Alpha Parinaric acid

Biosynthesis

The biochemical mechanism by which α-parinaric acid is formed in the plant Impatiens balsamina was elaborated using techniques of molecular biology. The enzyme responsible for the creation of the conjugated double bonds was identified using expressed sequence tags, and called a "conjugase". This enzyme is related to the family of fatty acid desaturase enzymes responsible for putting double bonds into fatty acids.

Chemical synthesis

α-Parinaric acid may be synthesized chemically using α-linoleic acid as a starting compound. This synthesis enables the transformation of 1,4,7-octatriene methylene-interrupted cis double bonds of naturally occurring polyunsaturated fatty acids to 1,3,5,7-octatetraenes in high yield. More recently (2008), Lee et al. reported a simple and efficient chemical synthesis using a modular design method called iterative cross-coupling.

Membrane probes

Both the alpha and beta (all trans) isomers of parinaric acid are used as molecular probes of lipid-lipid interactions, by monitoring phase transitions in bilayer lipid membranes. α-Parinaric acid was shown to integrate normally into the phospholipid bilayer of mammalian cells, nervous tissue, with minimal effects on the biophysical properties of the membrane. Molecular interactions with neighboring membrane lipids will affect the fluorescence of α-parinaric acid in predictable ways, and the subsequent subtle changes in energy intensities may be measured spectroscopically.

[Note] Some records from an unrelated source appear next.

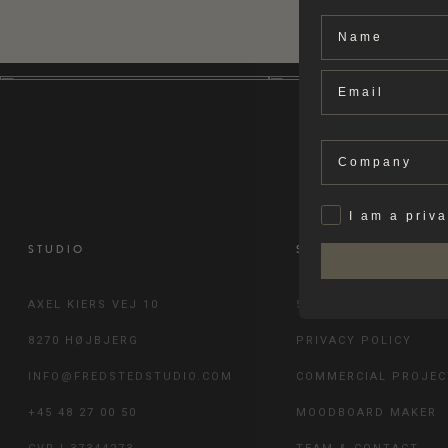
Name
Email
Company
Privat
I am a priv
STUDIO
SERVICE
AXEL KIERS VEJ 10
SHIPPING & RETURN
8270 HØJBJERG
PRIVACY POLICY
INFO@FREDSTEDSTUDIO.COM
COMMERCIAL PROJEC
+45 48 27 00 50
MOODBOARD MAKER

Researchers have put α-parinaric to good use in the study of membrane biophysics. For example, it was used to help establish the existence of a "fluidity gradient" across the membrane bilayer of some tumor cells ― the inner monolayer of the membrane is less fluid than the outer monolayer.

Lipid-protein interactions

α-Parinaric acid is also used as a chromophore to study interactions between membrane proteins and lipids. Because of the similarity of α-parinaric acid to normal membrane lipids, it has minimal perturbing influence. By measuring shifts in the absorption spectrum, enhancement of α-parinaric acid fluorescence, induced circular dichroism, and energy transfer between tryptophan amino acids in the protein and the bound chromophore, information may be gleaned about the molecular interactions between protein and lipid. For example, this technique is used to investigate how fatty acids bind to serum albumin (a highly abundant blood protein), lipid transport processes including structural characterization of lipoproteins, and phospholipid-transfer proteins.

Clinical uses

The concentrations of fatty acids in blood serum or plasma can be measured using α-parinaric acid, which will compete for binding sites on serum albumin.

Food chemistry

α-Parinaric acid has been used to study the hydrophobicity and foaming characteristics of food proteins, as well as the foam stability of beer. In this latter research, α-parinaric acid was used in a fluorescent assay to assess the lipid–binding potential of the proteins in the beer, as these proteins help protect beer from foam–reducing medium– and long–chain fatty acids.

Cytotoxic effects on tumor cells

α-Parinaric acid is cytotoxic to human leukemia cells in cell culture at concentrations of 5 μM or less, by sensitizing the tumor cells to lipid peroxidation, the process where free radicals react with electrons from cell membrane lipids, resulting in cell damage. It is similarly cytotoxic to malignant gliomas grown in cell culture. Normal (non-tumorous) astrocytes grown in culture are far less sensitive to the cytotoxic effects of α-parinaric acid. This preferential toxicity towards tumor cells is due to a differential regulation of c-Jun N-terminal kinase, and forkhead transcription factors between malignant and normal cells.